In high-dimensional settings, Bayesian optimization (BO) can be expensive and infeasible. The random embedding Bayesian optimization algorithm is commonly used to address high-dimensional BO challenges. However, this method relies on the effective subspace assumption on the optimization problem's objective function, which limits its applicability. In this paper, we introduce Condensing-Expansion Projection Bayesian optimization (CEPBO), a novel random projection-based approach for high-dimensional BO that does not reply on the effective subspace assumption. The approach is both simple to implement and highly practical. We present two algorithms based on different random projection matrices: the Gaussian projection matrix and the hashing projection matrix. Experimental results demonstrate that both algorithms outperform existing random embedding-based algorithms in most cases, achieving superior performance on high-dimensional BO problems. The code is available in \url{https://anonymous.4open.science/r/CEPBO-14429}.
Paper Decision
Meta Review of Submission5373 by Area Chair DqzZ
The paper proposes CEPBO, a high-dimensional Bayesian optimization (BO) strategy leveraging random embedding techniques, specifically Gaussian and hashing embeddings. Building on this idea, the authors introduce two algorithms: CEP-REMBO and CEP-HeSBO. Numerical experiments are presented to demonstrate the effectiveness of both algorithms.
While the reviewers agree that the paper is well-written and the proposed approach appears computationally efficient, they raise the following concerns:
- The contribution of the work is viewed as somewhat incremental, described as a
simple migration
of existing techniques (Reviewer 3Z1k). - The theoretical guarantees are unsatisfactory (Reviewers jdJn and u58t).
- Important baselines are missing, such as BAxUS and Bounce (requested by Reviewer GQqE), as well as REMBO, HeSBO, and ALEBO (requested by Reviewer u58t).
During the rebuttal, the authors were unable to adequately address these concerns or convince the reviewers of the significance of their contribution. As a result, I recommend rejecting the paper.
The authors provided only a single piece of rebuttal text to address the concern raised by Reviewer jdJn (on the theoretical guarantee of using the transpose to project back to the original space) and did not offer any additional clarifications or responses.
Official Review of Submission5373 by Reviewer GQqE
This paper proposes CEPBO, a high-dimensional BO method following subspace embedding technique. In each iteration, CEPBO samples an embedding matrix A_t based on one of the two techniques: (1) Gaussian projection matrix (similar to the embedding matrix of REMBO) or (2) hashing projection matrix (similar to the embedding matrix of HESBO and BAxUS). CEPBO then project observed data in original space X to embedded space Y, build GP in Y. After maximizing acquisition function in Y, CEPBO project the proposed data point back to X to evaluate f(x).
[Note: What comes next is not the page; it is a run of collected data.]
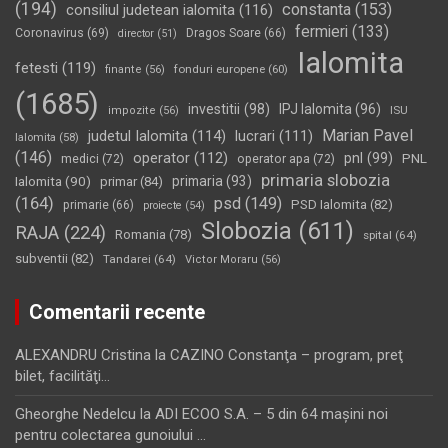
(194)
constanta
(153)
consiliul judetean ialomita
(116)
fermieri
(133)
Coronavirus
(69)
Dragos Soare
(66)
director
(51)
Ialomita
fetesti
(119)
fonduri europene
(60)
finante
(56)
(1685)
investitii
(98)
IPJ Ialomita
(96)
impozite
(56)
ISU
Marian Pavel
judetul Ialomita
(114)
lucrari
(111)
Ialomita
(58)
(146)
operator
(112)
pnl
(99)
PNL
medici
(72)
operator apa
(72)
primaria slobozia
Ialomita
(90)
primaria
(93)
primar
(84)
(164)
psd
(149)
PSD Ialomita
(82)
primarie
(66)
proiecte
(54)
Slobozia
(611)
RAJA
(224)
Romania
(78)
spital
(64)
subventii
(82)
Tandarei
(64)
Victor Moraru
(56)
Comentarii recente
ALEXANDRU Cristina
la
CAZINO Constanţa – program, preţ
bilet, facilităţi…
Gheorghe Nedelcu
la
ADI ECOO S.A. – 5 din 64 maşini noi
pentru colectarea gunoiului …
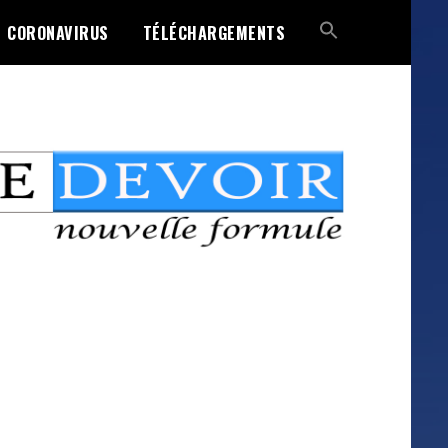
CORONAVIRUS
TÉLÉCHARGEMENTS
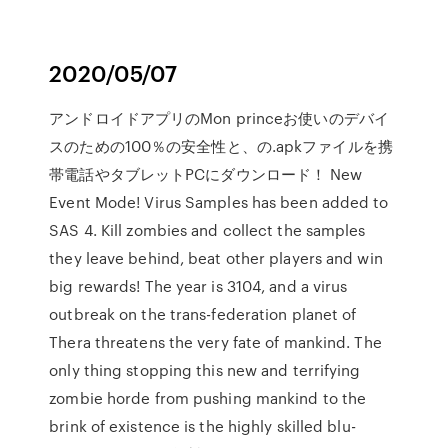
2020/05/07
アンドロイドアプリのMon princeお使いのデバイ
スのための100％の安全性と、の.apkファイルを携
帯電話やタブレットPCにダウンロード！ New
Event Mode! Virus Samples has been added to
SAS 4. Kill zombies and collect the samples
they leave behind, beat other players and win
big rewards! The year is 3104, and a virus
outbreak on the trans-federation planet of
Thera threatens the very fate of mankind. The
only thing stopping this new and terrifying
zombie horde from pushing mankind to the
brink of existence is the highly skilled blu-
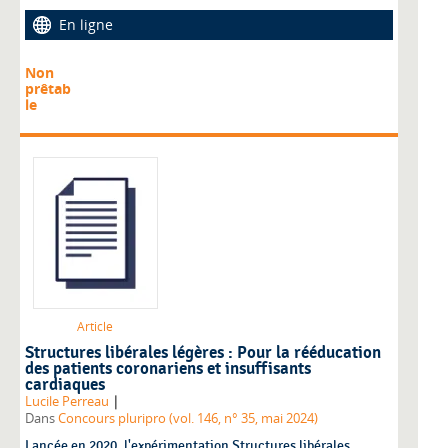
En ligne
Non
prêtab
le
Article
Structures libérales légères : Pour la rééducation
des patients coronariens et insuffisants
cardiaques
|
Lucile Perreau
Dans
Concours pluripro (vol. 146, n° 35, mai 2024)
Lancée en 2020, l'expérimentation Structures libérales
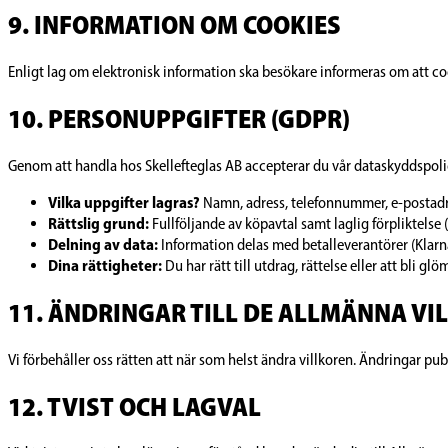
9. INFORMATION OM COOKIES
Enligt lag om elektronisk information ska besökare informeras om att cooki
10. PERSONUPPGIFTER (GDPR)
Genom att handla hos Skellefteglas AB accepterar du vår dataskyddspolicy.
Vilka uppgifter lagras?
Namn, adress, telefonnummer, e-postadre
Rättslig grund:
Fullföljande av köpavtal samt laglig förpliktelse 
Delning av data:
Information delas med betalleverantörer (Klarna
Dina rättigheter:
Du har rätt till utdrag, rättelse eller att bli 
11. ÄNDRINGAR TILL DE ALLMÄNNA VI
Vi förbehåller oss rätten att när som helst ändra villkoren. Ändringar 
12. TVIST OCH LAGVAL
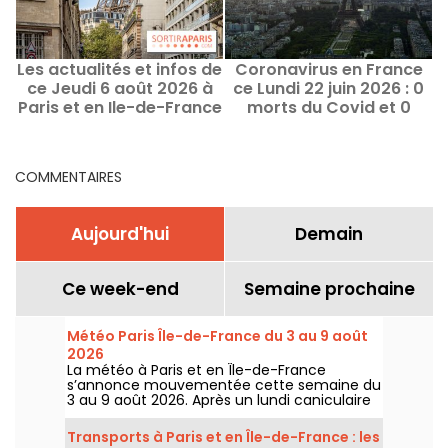
Les actualités et infos de
Coronavirus en France
C
ce Jeudi 6 août 2026 à
ce Lundi 22 juin 2026 : 0
Paris et en Ile-de-France
morts du Covid et 0
d
nouveaux cas
COMMENTAIRES
Aujourd'hui
Demain
Ce week-end
Semaine prochaine
Météo Paris Île-de-France du 3 au 9 août
2026
La météo à Paris et en Île-de-France
s’annonce mouvementée cette semaine du
3 au 9 août 2026. Après un lundi caniculaire
marqué par un risque d’orages, les
températures vont progressivement baisser
Transports à Paris et en Île-de-France : les
avant le retour d’un temps plus chaud et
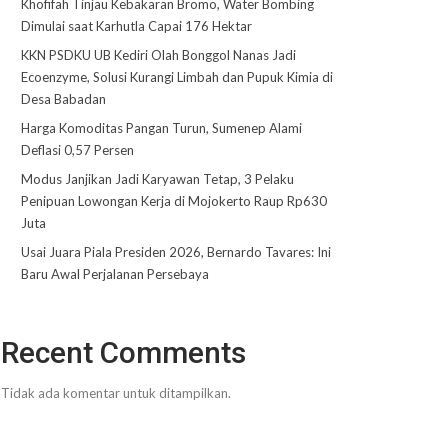
Khofifah Tinjau Kebakaran Bromo, Water Bombing
Dimulai saat Karhutla Capai 176 Hektar
KKN PSDKU UB Kediri Olah Bonggol Nanas Jadi
Ecoenzyme, Solusi Kurangi Limbah dan Pupuk Kimia di
Desa Babadan
Harga Komoditas Pangan Turun, Sumenep Alami
Deflasi 0,57 Persen
Modus Janjikan Jadi Karyawan Tetap, 3 Pelaku
Penipuan Lowongan Kerja di Mojokerto Raup Rp630
Juta
Usai Juara Piala Presiden 2026, Bernardo Tavares: Ini
Baru Awal Perjalanan Persebaya
Recent Comments
Tidak ada komentar untuk ditampilkan.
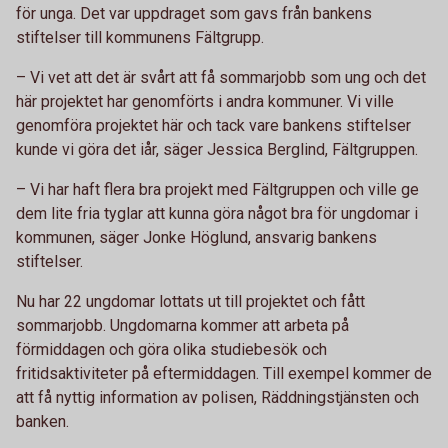
för unga. Det var uppdraget som gavs från bankens
stiftelser till kommunens Fältgrupp.
–
Vi vet att det är svårt att få sommarjobb som ung och det
här projektet har genomförts i andra kommuner. Vi ville
genomföra projektet här och tack vare bankens stiftelser
kunde vi göra det iår, säger Jessica Berglind, Fältgruppen.
–
Vi har haft flera bra projekt med Fältgruppen och ville ge
dem lite fria tyglar att kunna göra något bra för ungdomar i
kommunen, säger Jonke Höglund, ansvarig bankens
stiftelser.
Nu har 22 ungdomar lottats ut till projektet och fått
sommarjobb. Ungdomarna kommer att arbeta på
förmiddagen och göra olika studiebesök och
fritidsaktiviteter på eftermiddagen. Till exempel kommer de
att få nyttig information av polisen, Räddningstjänsten och
banken.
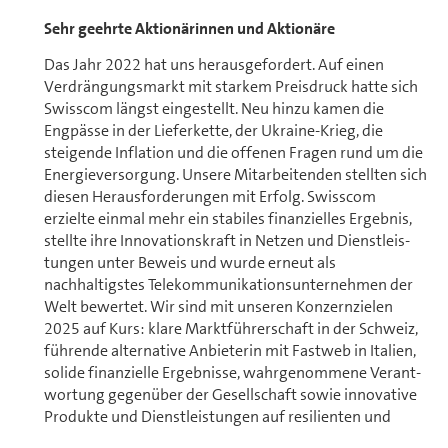
Sehr geehrte Aktionärinnen und Aktionäre
Das Jahr 2022 hat uns herausgefordert. Auf einen
Verdrängungsmarkt mit starkem Preisdruck hatte sich
Swisscom längst eingestellt. Neu hinzu kamen die
Engpässe in der Lieferkette, der Ukraine-Krieg, die
steigende Inflation und die offenen Fragen rund um die
Energieversorgung. Unsere Mit­ar­bei­ten­den stellten sich
diesen Her­aus­for­de­rungen mit Erfolg. Swisscom
erzielte einmal mehr ein stabiles finanzielles Ergebnis,
stellte ihre Innovationskraft in Netzen und Dienst­leis­
tun­gen unter Beweis und wurde erneut als
nachhaltigstes Tele­kommunikations­unternehmen der
Welt bewertet. Wir sind mit unseren Konzernzielen
2025 auf Kurs: klare Marktführerschaft in der Schweiz,
führende alternative Anbieterin mit Fastweb in Italien,
solide finanzielle Ergebnisse, wahrgenommene Ver­ant­
wor­tung gegenüber der Ge­sell­schaft sowie innovative
Produkte und Dienst­leis­tun­gen auf resilienten und
sicheren Netzen.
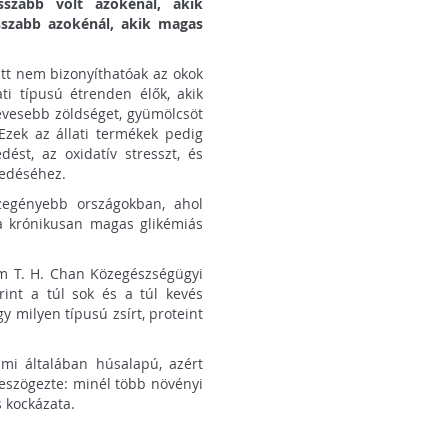
sszabb volt azokénál, akik
sszabb azokénál, akik magas
tt nem bizonyíthatóak az okok
ti típusú étrenden élők, akik
evesebb zöldséget, gyümölcsöt
 Ezek az állati termékek pedig
dést, az oxidatív stresszt, és
kedéséhez.
zegényebb országokban, ahol
 a krónikusan magas glikémiás
em T. H. Chan Közegészségügyi
rint a túl sok és a túl kevés
y milyen típusú zsírt, proteint
mi általában húsalapú, azért
leszögezte: minél több növényi
s kockázata.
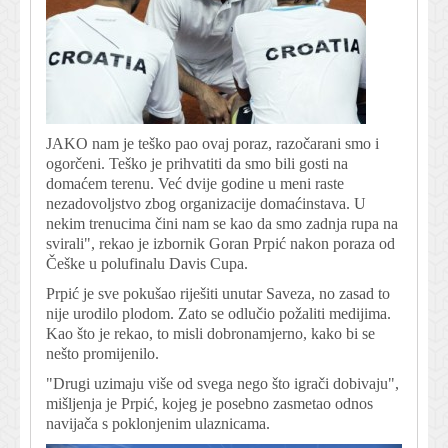
JAKO nam je teško pao ovaj poraz, razočarani smo i
ogorčeni. Teško je prihvatiti da smo bili gosti na
domaćem terenu. Već dvije godine u meni raste
nezadovoljstvo zbog organizacije domaćinstava. U
nekim trenucima čini nam se kao da smo zadnja rupa na
svirali", rekao je izbornik Goran Prpić nakon poraza od
Češke u polufinalu Davis Cupa.
Prpić je sve pokušao riješiti unutar Saveza, no zasad to
nije urodilo plodom. Zato se odlučio požaliti medijima.
Kao što je rekao, to misli dobronamjerno, kako bi se
nešto promijenilo.
"Drugi uzimaju više od svega nego što igrači dobivaju",
mišljenja je Prpić, kojeg je posebno zasmetao odnos
navijača s poklonjenim ulaznicama.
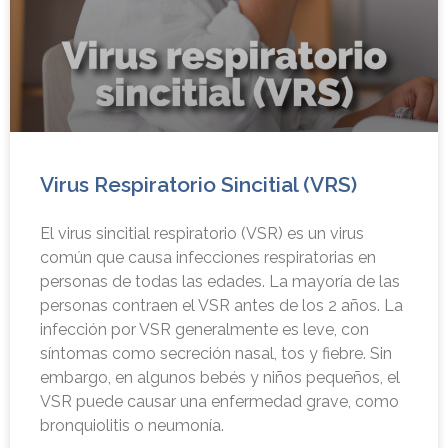
Virus Respiratorio Sincitial (VRS)
El virus sincitial respiratorio (VSR) es un virus
común que causa infecciones respiratorias en
personas de todas las edades. La mayoría de las
personas contraen el VSR antes de los 2 años. La
infección por VSR generalmente es leve, con
síntomas como secreción nasal, tos y fiebre. Sin
embargo, en algunos bebés y niños pequeños, el
VSR puede causar una enfermedad grave, como
bronquiolitis o neumonía.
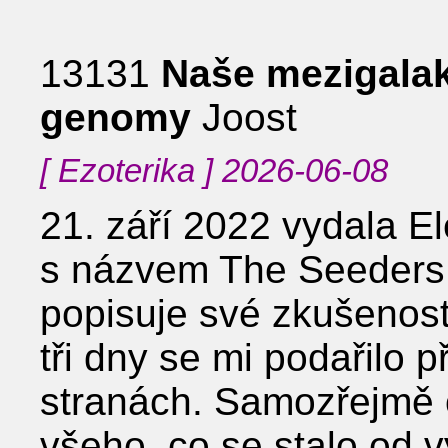
13131
Naše mezigalak
genomy
Joost
[ Ezoterika ] 2026-06-08
21. září 2022 vydala E
s názvem The Seeders 
popisuje své zkušenost
tři dny se mi podařilo 
stranách. Samozřejmě 
všeho, co se stalo od v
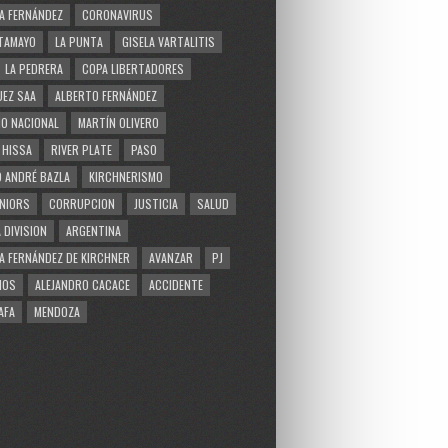
A FERNÁNDEZ
CORONAVIRUS
TAMAYO
LA PUNTA
GISELA VARTALITIS
LA PEDRERA
COPA LIBERTADORES
EZ SAA
ALBERTO FERNÁNDEZ
O NACIONAL
MARTÍN OLIVERO
 HISSA
RIVER PLATE
PASO
 ANDRÉ BAZLA
KIRCHNERISMO
NIORS
CORRUPCION
JUSTICIA
SALUD
 DIVISION
ARGENTINA
A FERNÁNDEZ DE KIRCHNER
AVANZAR
PJ
MOS
ALEJANDRO CACACE
ACCIDENTE
AFA
MENDOZA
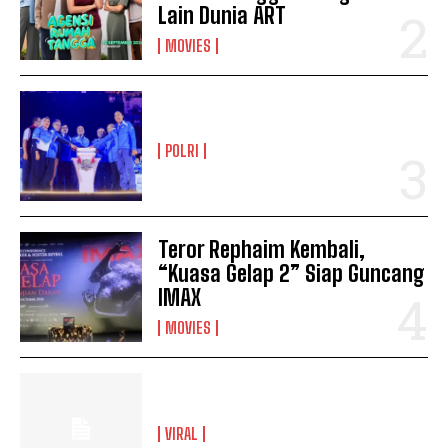
Lain Dunia ART
MOVIES
POLRI
Teror Rephaim Kembali,
“Kuasa Gelap 2” Siap Guncang
IMAX
MOVIES
VIRAL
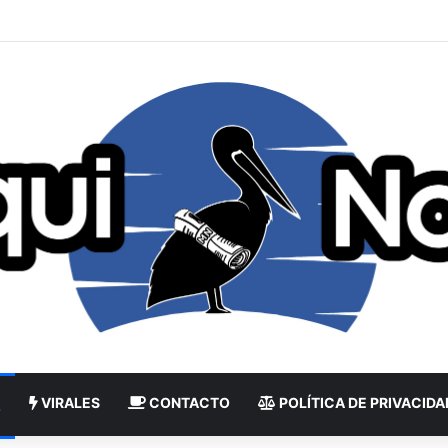
VIRALES
CONTACTO
POLÍTICA DE PRIVACIDA
L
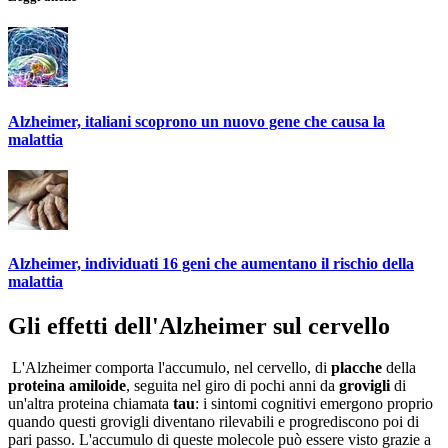
Alzheimer, italiani scoprono un nuovo gene che causa la
malattia
Alzheimer, individuati 16 geni che aumentano il rischio della
malattia
Gli effetti dell'Alzheimer sul cervello
L'Alzheimer comporta l'accumulo, nel cervello, di
placche
della
proteina amiloide
, seguita nel giro di pochi anni da
grovigli
di
un'altra proteina chiamata
tau
: i sintomi cognitivi emergono proprio
quando questi grovigli diventano rilevabili e progrediscono poi di
pari passo. L'accumulo di queste molecole può essere visto grazie a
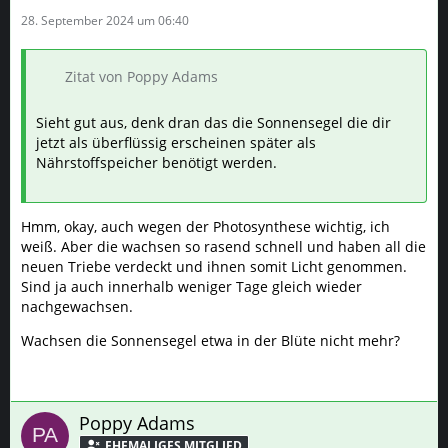
28. September 2024 um 06:40
Zitat von Poppy Adams
Sieht gut aus, denk dran das die Sonnensegel die dir
jetzt als überflüssig erscheinen später als
Nährstoffspeicher benötigt werden.
Hmm, okay, auch wegen der Photosynthese wichtig, ich
weiß. Aber die wachsen so rasend schnell und haben all die
neuen Triebe verdeckt und ihnen somit Licht genommen.
Sind ja auch innerhalb weniger Tage gleich wieder
nachgewachsen.
Wachsen die Sonnensegel etwa in der Blüte nicht mehr?
Poppy Adams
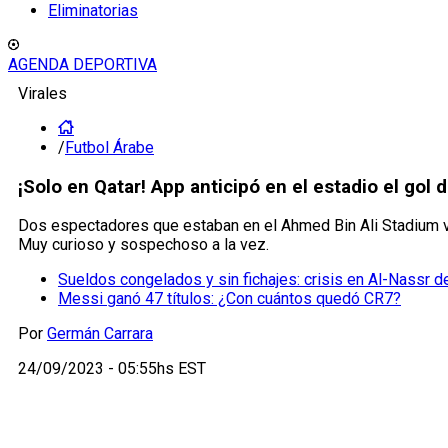
Eliminatorias
AGENDA DEPORTIVA
Virales
/
Futbol Árabe
¡Solo en Qatar! App anticipó en el estadio el gol d
Dos espectadores que estaban en el Ahmed Bin Ali Stadium vi
Muy curioso y sospechoso a la vez.
Sueldos congelados y sin fichajes: crisis en Al-Nassr 
Messi ganó 47 títulos: ¿Con cuántos quedó CR7?
Por
Germán Carrara
24/09/2023 - 05:55hs EST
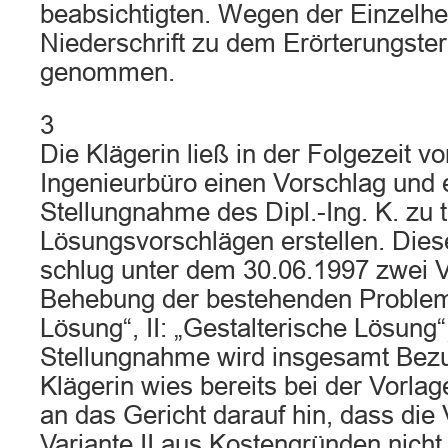
beabsichtigten. Wegen der Einzelhei
Niederschrift zu dem Erörterungste
genommen.
3
Die Klägerin ließ in der Folgezeit v
Ingenieurbüro einen Vorschlag und e
Stellungnahme des Dipl.-Ing. K. zu 
Lösungsvorschlägen erstellen. Dies
schlug unter dem 30.06.1997 zwei V
Behebung der bestehenden Probleme
Lösung“, II: „Gestalterische Lösung“)
Stellungnahme wird insgesamt Be
Klägerin wies bereits bei der Vorla
an das Gericht darauf hin, dass die
Variante II aus Kostengründen nich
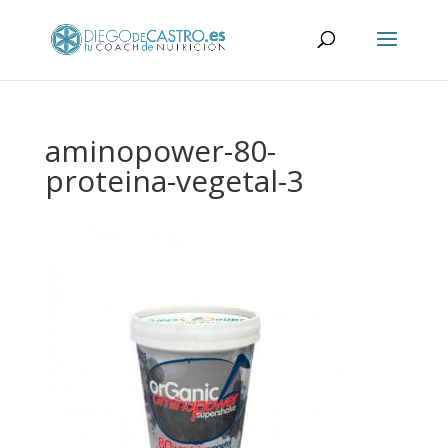
aminopower-80-
proteina-vegetal-3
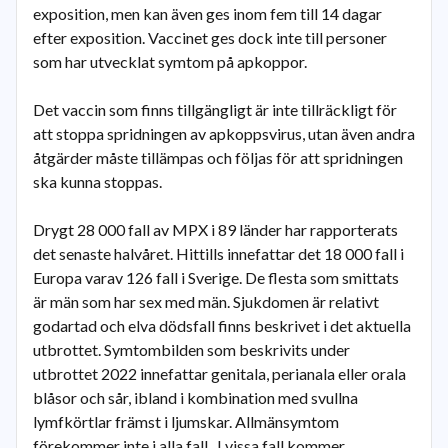
exposition, men kan även ges inom fem till 14 dagar
efter exposition. Vaccinet ges dock inte till personer
som har utvecklat symtom på apkoppor.
Det vaccin som finns tillgängligt är inte tillräckligt för
att stoppa spridningen av apkoppsvirus, utan även andra
åtgärder måste tillämpas och följas för att spridningen
ska kunna stoppas.
Drygt 28 000 fall av MPX i 89 länder har rapporterats
det senaste halvåret. Hittills innefattar det 18 000 fall i
Europa varav 126 fall i Sverige. De flesta som smittats
är män som har sex med män. Sjukdomen är relativt
godartad och elva dödsfall finns beskrivet i det aktuella
utbrottet. Symtombilden som beskrivits under
utbrottet 2022 innefattar genitala, perianala eller orala
blåsor och sår, ibland i kombination med svullna
lymfkörtlar främst i ljumskar. Allmänsymtom
förekommer inte i alla fall. I vissa fall kommer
- The writing is easy to understand.
- CEPBO generates new projection matrix every iteration, compared to REMBO, HeSBO and ALEBO use fixed matrix during the optimization process. Even more recent methods such as BAxUS [1] and Bounce [2] do not apply this technique. They only sample 1 projection matrix during each subspace.
- The authors provide some theoretical analysis for CEPBO.
- The authors did not mention BAxUS (2022) [1] and Bounce (2023) [2], two recent methods that follows subspace embedding techniques. Specifically, BAxUS focuses on continuous high-dimensional optimization problems, and has been shown to outperform HeSBO and ALEBO in many problems. Bounce extends BAxUS to categorical and mixed domains. BAxUS even mitigates the needs of choosing effective dimension d, which makes the method more robust compared to REMBO, HeSBO and even ALEBO, which require a specific choice of d. CEPBO still requires d as a hyper-parameter, which seems to be not as robust as BAxUS.
- The highest dimension of real-world problems is only 60. Recent high-dimensional BO papers have at least one real-world problem with D>100 [1-7].
[1] Papenmeier, Leonard, Luigi Nardi, and Matthias Poloczek. "BAxUS: Increasing the scope as you learn: Adaptive Bayesian optimization in nested subspaces." Advances in Neural Information Processing Systems 35 (2022).
[2] Papenmeier, Leonard, Luigi Nardi, and Matthias Poloczek. "Bounce: reliable high-dimensional Bayesian optimization for combinatorial and mixed spaces." Advances in Neural Information Processing Systems 36 (2023): 1764-1793.
[3] Wang, Linnan, Rodrigo Fonseca, and Yuandong Tian. "LA-MCTS: Learning search space partition for black-box optimization using monte carlo tree search." Advances in Neural Information Processing Systems 33 (2020): 19511-19522.
[4] Eriksson, David, and Martin Jankowiak. "SAASBO: High-dimensional Bayesian optimization with sparse axis-aligned subspaces." Uncertainty in Artificial Intelligence. PMLR, 2021.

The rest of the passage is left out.